Comprehensively taking account of these circumstances, the issue of whether to use harbor facilities ought to be determined on the basis of whether the use of harbor facilities derives special benefits from the use of harbor facilities in accordance with the principle of beneficiary burden. Benefits obtained by using the sea route, etc. for the purpose of loading and unloading cargo can be seen not only as the owner of the ship but also as the owner who is the disposal authority of the cargo.
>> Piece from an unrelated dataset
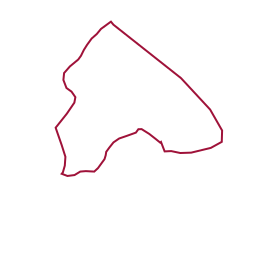 map outline of Dojran (Natural Earth projection), rotated 306°
{"feature_id": "MKD-3000", "entity_name": "Dojran", "entity_type": "Statistical Region", "adm_level": 1, "iso_a3": "MKD", "parent_name": "North Macedonia", "parent_adm1": "", "projection": "natural_earth1", "projection_center": [22.654, 41.217], "detail": "fine", "context": "isolated", "style": "outline", "palette": "rose", "viewbox_px": 256, "rotation_deg": 306, "n_neighbors": 0, "source": "natural_earth", "source_scale": "10m", "svg_char_len": 808}
<svg xmlns="http://www.w3.org/2000/svg" viewBox="0 0 256 256"><g transform="rotate(306 128 128)"><path d="M204.0,51.7L203.0,55.5L199.5,141.6L191.2,183.6L181.3,205.6L171.9,212.0L160.6,206.7L145.2,193.6L138.5,185.0L134.7,176.5L130.6,171.4L136.1,162.9L135.1,162.7L135.4,156.9L135.7,148.7L135.1,139.7L133.1,137.1L128.9,137.1L120.7,131.5L114.3,127.0L107.8,124.7L101.1,124.4L95.9,124.4L92.8,126.0L89.0,127.3L84.6,127.3L77.9,127.3L72.9,126.3L68.3,119.2L64.7,115.0L58.5,112.4L53.6,107.2L52.0,101.3L53.8,101.4L60.4,99.0L67.9,94.3L75.2,84.4L81.8,74.9L85.7,69.3L103.7,70.1L117.0,69.7L122.0,67.3L124.2,61.0L124.2,54.7L128.9,47.5L134.9,44.0L143.7,44.8L154.2,47.5L158.8,47.5L165.2,46.4L171.2,46.0L179.0,46.0L185.7,47.5L192.3,47.9L202.2,51.1L203.5,51.5L204.0,51.7Z" fill="none" stroke="#9f1239" stroke-width="2"/></g></svg>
If so, it is difficult to deem that imposing not only the owner of the ship but also the owner of the ship using the sea route, etc. for the purpose of loading and unloading the cargo to be contrary to the purpose of delegation under the Port Act and subordinate statutes

(4) If an average shipper, including the Plaintiff, is the owner, it can be sufficiently predicted that the facility subject to the collection of the cost of cargo entry and departure will include water-based facilities such as service routes.

3. Whether the disposition of this case is unlawful

The phrase “the part that included the water area facilities in the facility subject to collection of cargo entry fees,” among the criteria for calculating the rates of the instant provision, is lawful, and the instant disposition based on the instant detailed notice provision, should be deemed lawful.

Nevertheless, the lower court determined that the instant disposition was unlawful on the ground that “the portion of the standard for calculating the rate of the provision of this case, which included the water facilities in the facilities subject to the collection of cargo entry fees, deviates from the delegation scope of superior statutes. In so doing, the lower court erred by misapprehending the legal doctrine on the limitation of delegated legislation, thereby adversely affecting the conclusion of

4. Conclusion

Therefore, the lower judgment is reversed, and the case is remanded to the lower court for further proceedings consistent with this Opinion. It is so decided as per Disposition by the assent of all participating Justices on the bench.